George: “Ow! Give that back!”
George: “But that’s mine! You just took it from me.”
Adam: “Look. A lot of stuff has happened in the past. I took your Ipad. Your ancestors took my ancestors’ land. My ancestors took somebody else’s ancestors’ land. It’s all terribly complicated.”
George: “But you took my Ipad. Just now.”
Adam: “Do you really want to go back to the beginning of time and sort out all the injustices of history? That’s impossible.”
George: “I just want my Ipad back. And an icepack.”
Adam: “So you want to correct the injustices that have happened in the last five minutes, but ignore the ones that happened prior to that? That’s arbitrary. The only non-arbitrary approach is to start fresh from where we are. I’m sorry I took your Ipad. I see now that respect for property rights is important. So let’s try to be better about enforcing them. Life, liberty, and property…starting now!”
George, stepping toward Adam: “Look, buddy. Just give me the damn Ipad.”
Adam: “Ack! Help! I’m being aggressed against!”
Figuring out what to do about past injustices is a tough problem for any political theory. Libertarians like Karl Hess and Murray Rothbard have tried, at least briefly, to grapple with it. Robert Nozick acknowledged the problem, but doesn’t say much about it. Loren Lomasky thinks Nozick’s brief concession is enough to undermine his libertarianism altogether. Jan Narveson disagrees.
Obviously, this is not the sort of issue that’s going to be resolved in a short blog post. But there are three things that I think libertarians in particular should keep in mind when thinking about it.
First, culpability is a red herring. It’s easy to try to avoid the problem of historical injustice by pointing out that we weren’t the ones who committed it. So how can libertarianism sanction punishing C for a crime that A committed against B? The answer, of course, is that it cannot sanction punishing C. But it can, at least on some plausible interpretations of libertarian principles, sanction redistributing resources from C to B. If A steals from B and bequeaths the stolen property to C, B clearly has a right against C, even if C has acted entirely innocently. Sometimes, in other words, the point isn’t that we have acted wrongly. It is that we have benefited from injustice in a way that we were not entitled to benefit. Receipt of such benefits could be understood as a kind of strict liability offense.
Second, an over-reliance on so-called “methodological individualism” sometimes leads libertarians to be unnecessarily obtuse in thinking about historical injustice. “Only individuals act,” we sometimes like to say. Or even “there are no groups, only individuals.” But there are groups, and they matter. Individuals belong to families that transmit economic, cultural, and other advantages (and disadvantages) from one generation to the next. Individuals have racial, religious, and ethnic identities, and those identities shape the way they are treated by other individuals and institutions both consciously and subconsciously, intentionally and unintentionally. Put these two kinds of identity together and it’s easy enough to see that injustices against an individual in one generation can negatively affect other individuals in later generations. And that systematic injustices against certain groups of individuals can have systematic effects on other members of those groups in later generations.

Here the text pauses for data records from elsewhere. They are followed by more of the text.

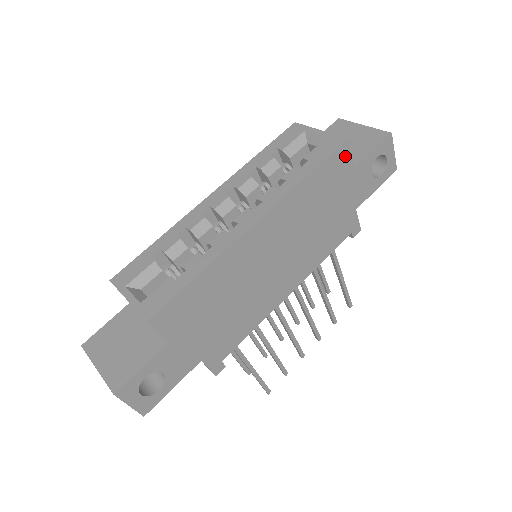
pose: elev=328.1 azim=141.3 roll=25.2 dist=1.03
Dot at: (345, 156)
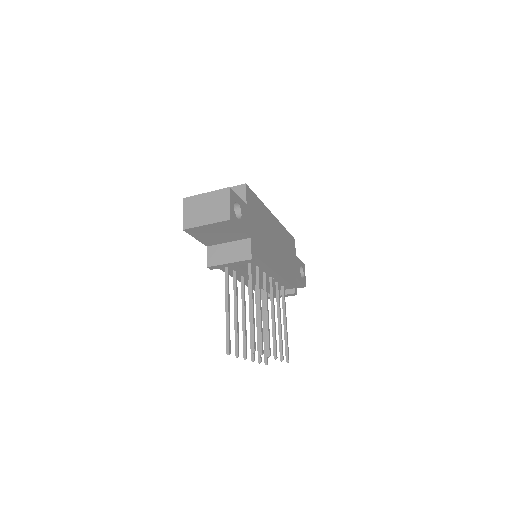
Dot at: (294, 244)
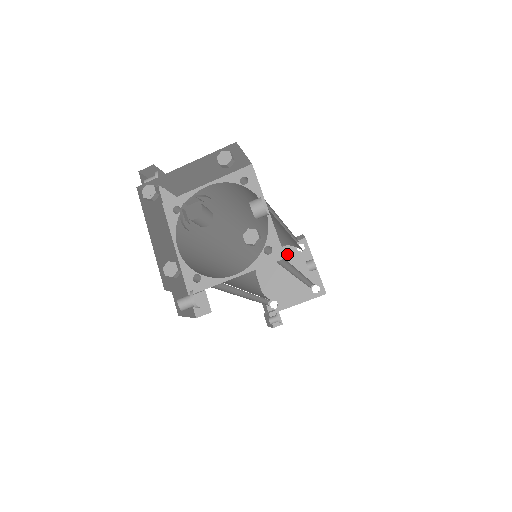
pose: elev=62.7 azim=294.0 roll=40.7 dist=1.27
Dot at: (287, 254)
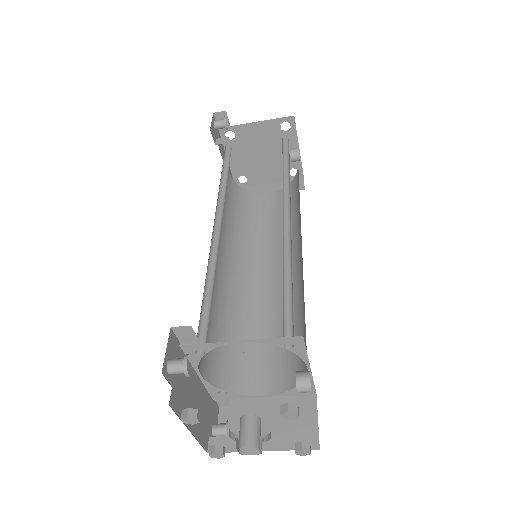
Dot at: (267, 131)
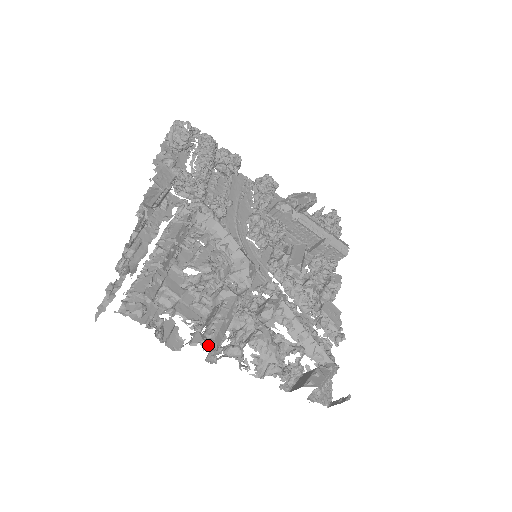
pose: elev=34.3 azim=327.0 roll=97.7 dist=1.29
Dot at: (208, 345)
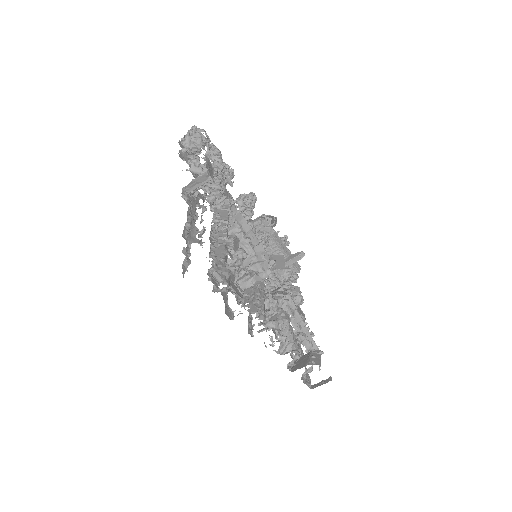
Dot at: (262, 315)
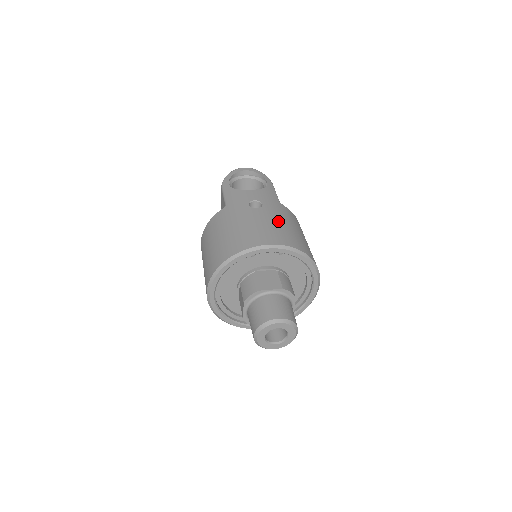
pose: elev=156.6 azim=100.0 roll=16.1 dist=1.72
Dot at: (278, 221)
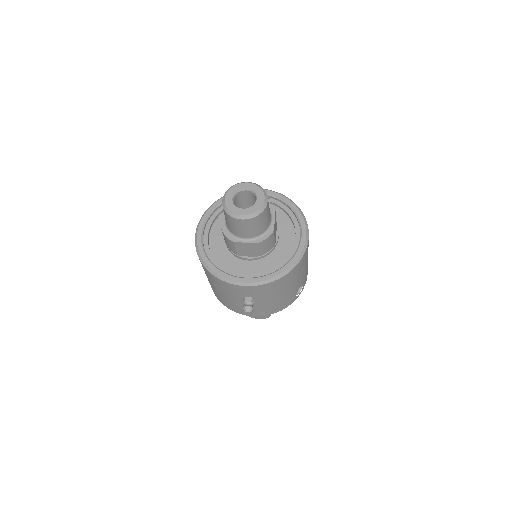
Dot at: occluded
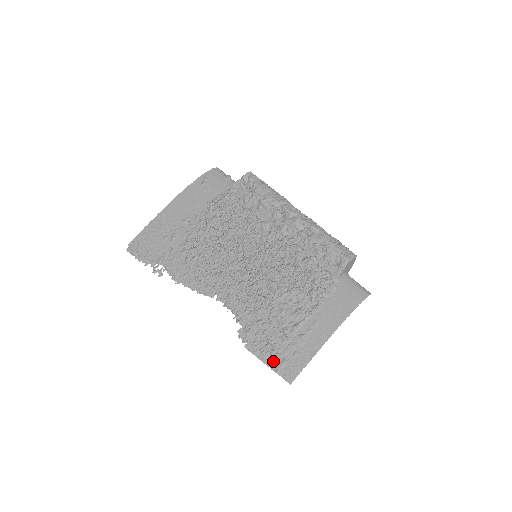
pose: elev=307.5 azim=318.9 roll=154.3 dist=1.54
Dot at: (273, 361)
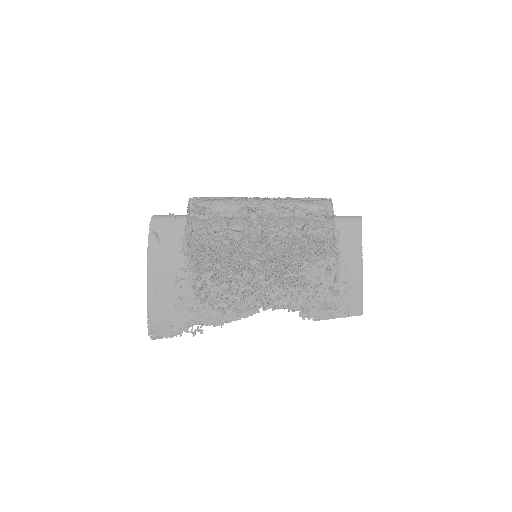
Dot at: (340, 312)
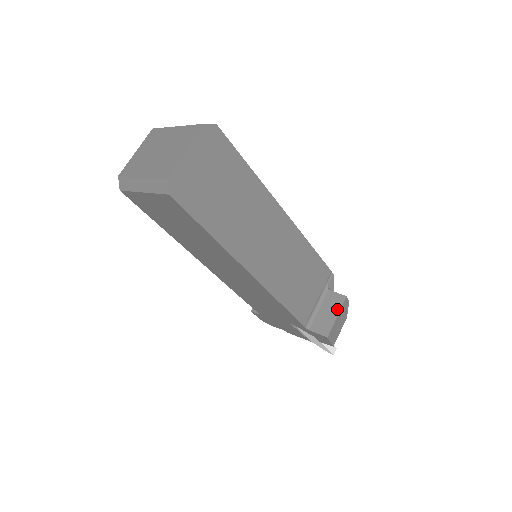
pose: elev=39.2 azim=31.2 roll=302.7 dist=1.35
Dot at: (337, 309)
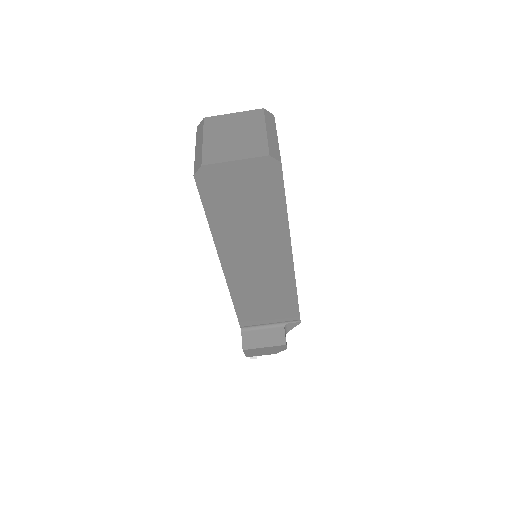
Dot at: (271, 343)
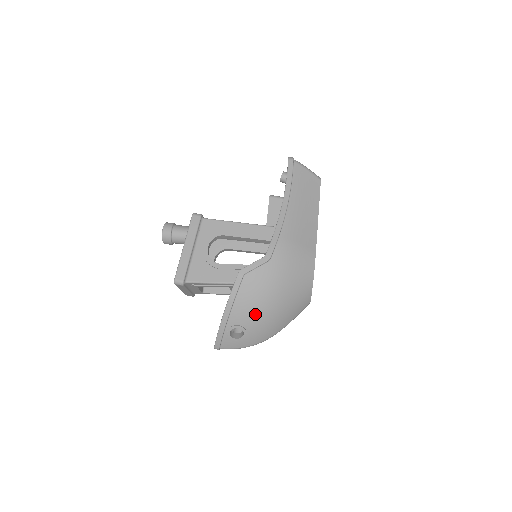
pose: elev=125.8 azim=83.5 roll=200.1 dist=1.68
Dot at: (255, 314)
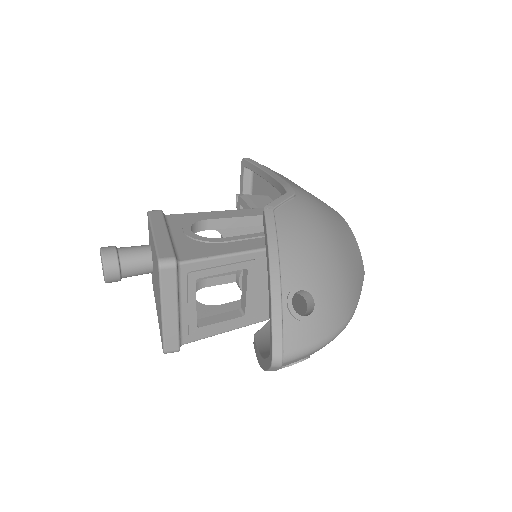
Dot at: (316, 262)
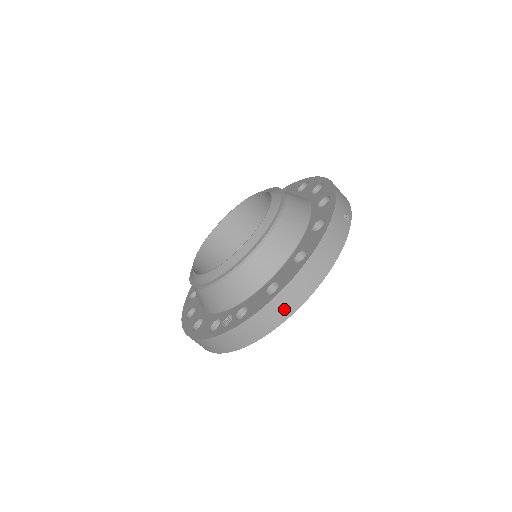
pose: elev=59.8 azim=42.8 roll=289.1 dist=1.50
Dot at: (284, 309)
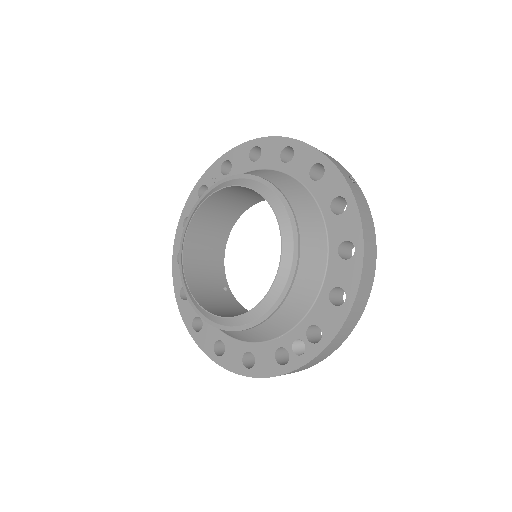
Dot at: (359, 309)
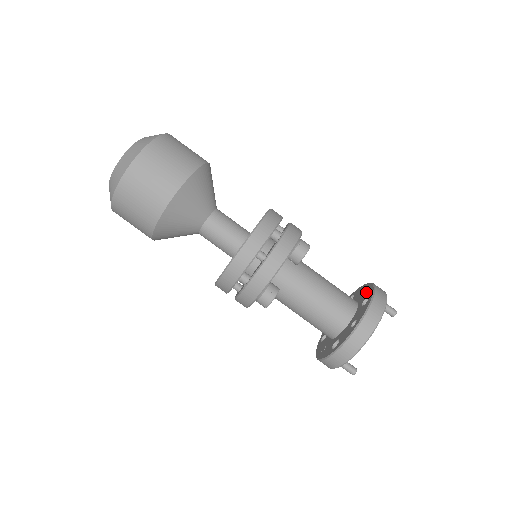
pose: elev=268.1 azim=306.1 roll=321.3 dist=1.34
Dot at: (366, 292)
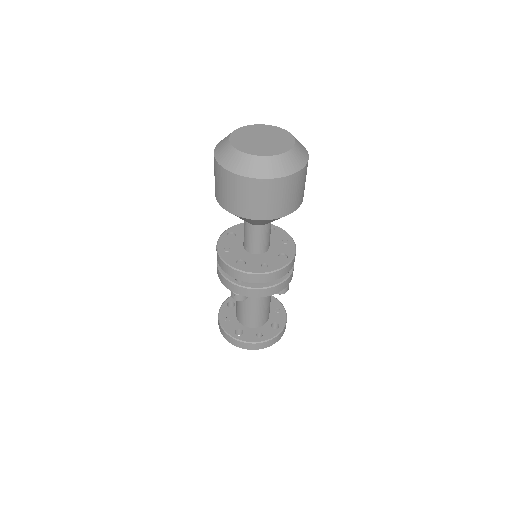
Dot at: (279, 316)
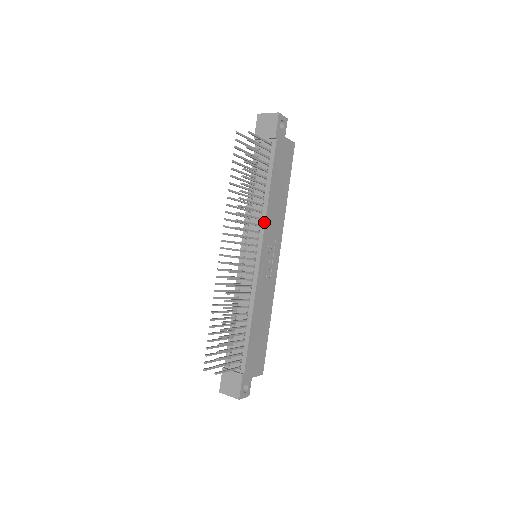
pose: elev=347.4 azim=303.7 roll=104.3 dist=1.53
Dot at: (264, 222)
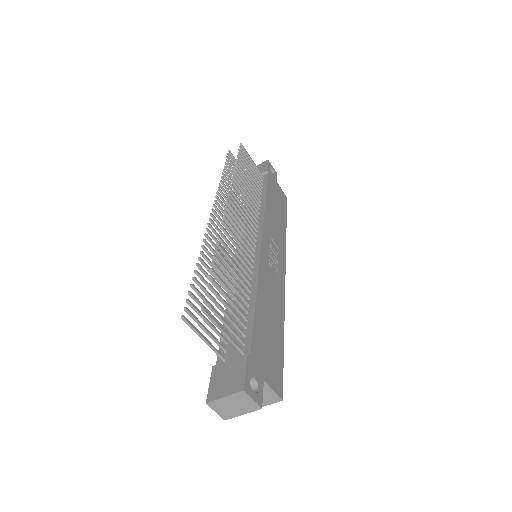
Dot at: (263, 217)
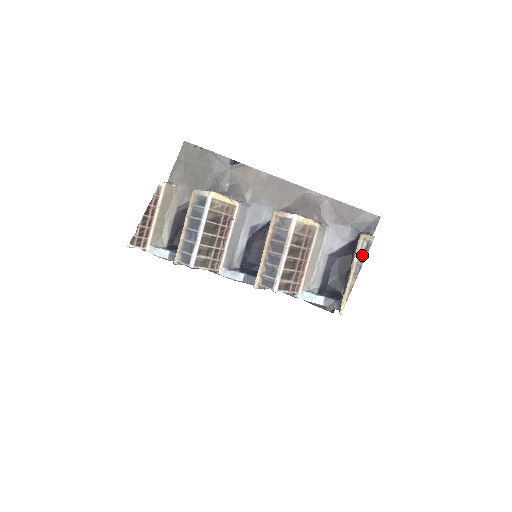
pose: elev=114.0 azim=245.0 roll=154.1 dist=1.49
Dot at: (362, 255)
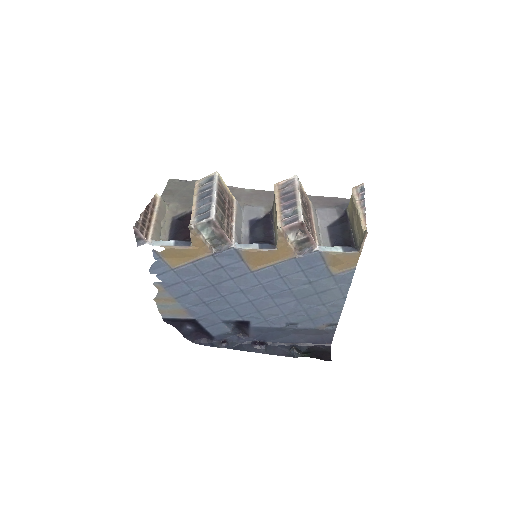
Dot at: (360, 196)
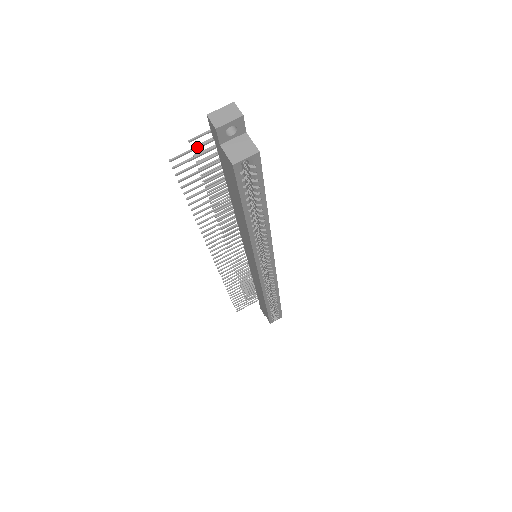
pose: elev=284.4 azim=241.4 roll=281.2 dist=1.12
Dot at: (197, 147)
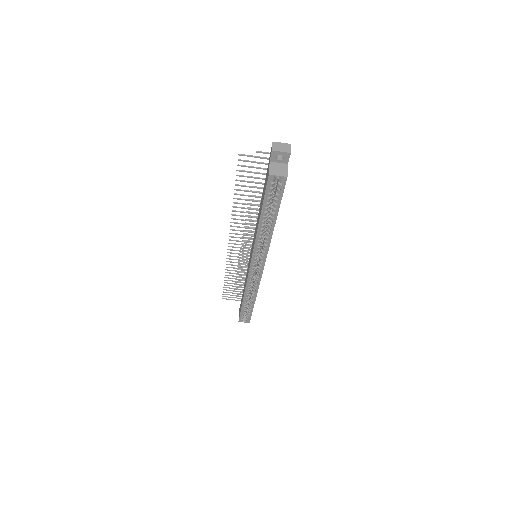
Dot at: (258, 157)
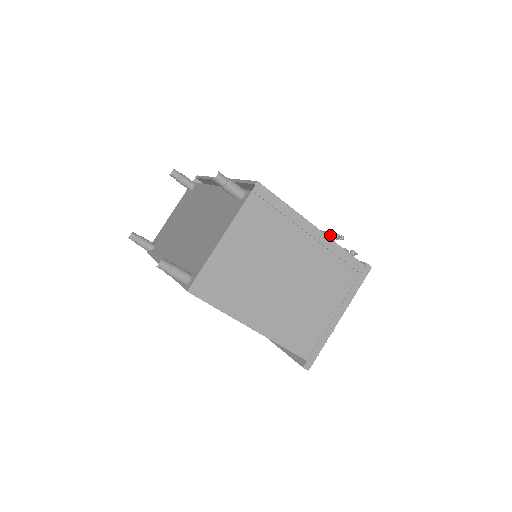
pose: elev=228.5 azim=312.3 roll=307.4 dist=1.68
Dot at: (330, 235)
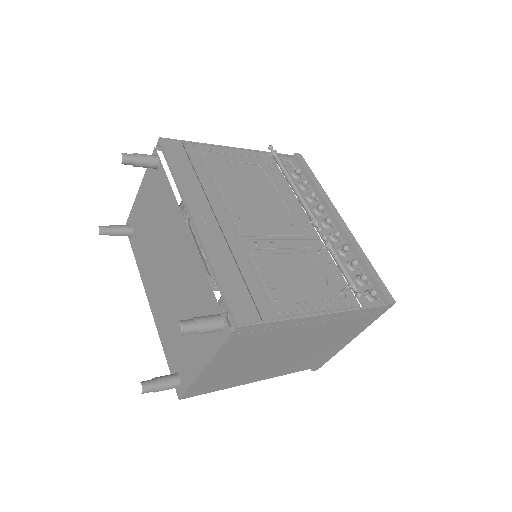
Dot at: occluded
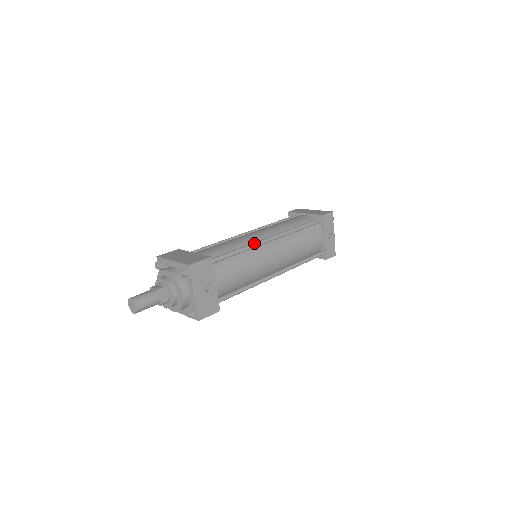
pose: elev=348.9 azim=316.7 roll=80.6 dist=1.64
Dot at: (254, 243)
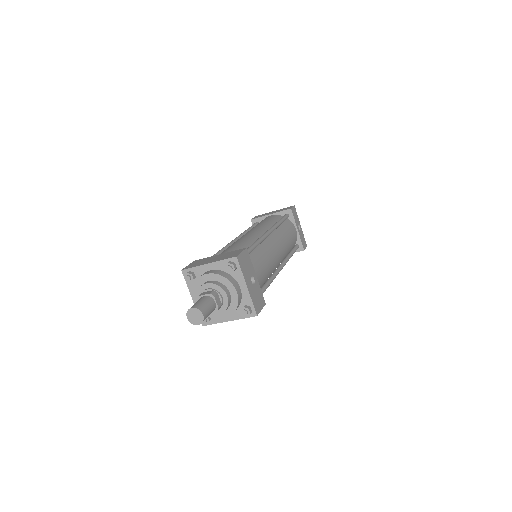
Dot at: (262, 236)
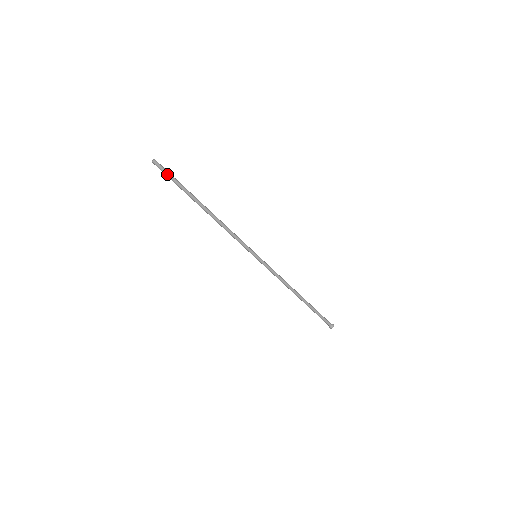
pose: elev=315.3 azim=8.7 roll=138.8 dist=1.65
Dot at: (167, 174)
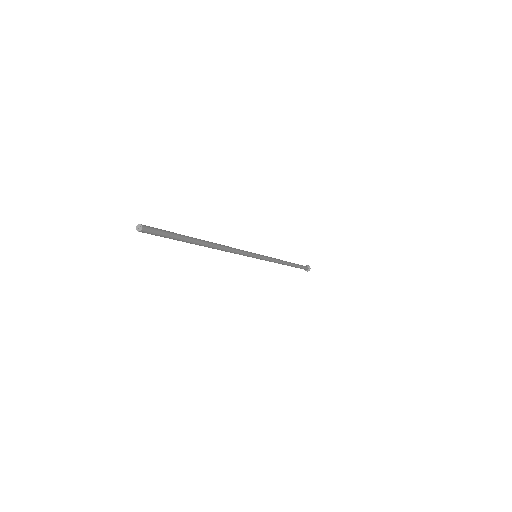
Dot at: (160, 236)
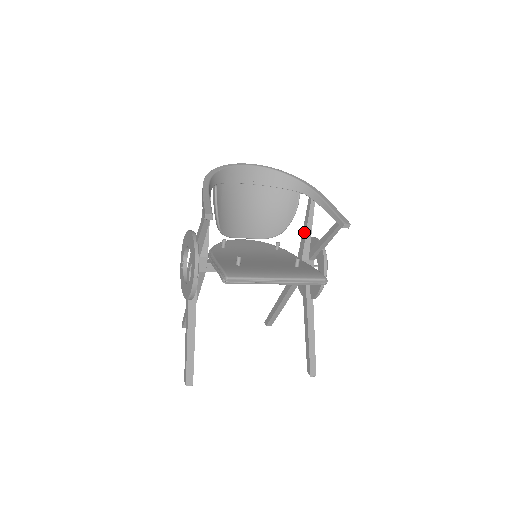
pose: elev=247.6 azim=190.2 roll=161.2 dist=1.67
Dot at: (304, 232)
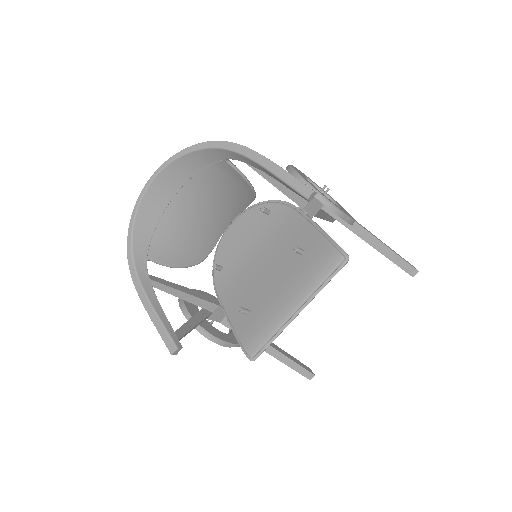
Dot at: occluded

Finally, whatever the intrinsic philosophical merit of “the past is complicated so let’s just start fresh” approach, we ought to bear in mind that this sounds awfully convenient when the person who endorses it is one of the people who has emerged at the top of the bloody and murderous mess that is our collective history. I’m not saying such people are arguing in bad faith, and I’m not even denying that there’s something correct about this approach. But it’s at least worth considering how attractive we would find it if the shoe were on the other foot. Perhaps historical injustices would loom a little larger in our moral vision if we ourselves were the ones continuing to suffer from them?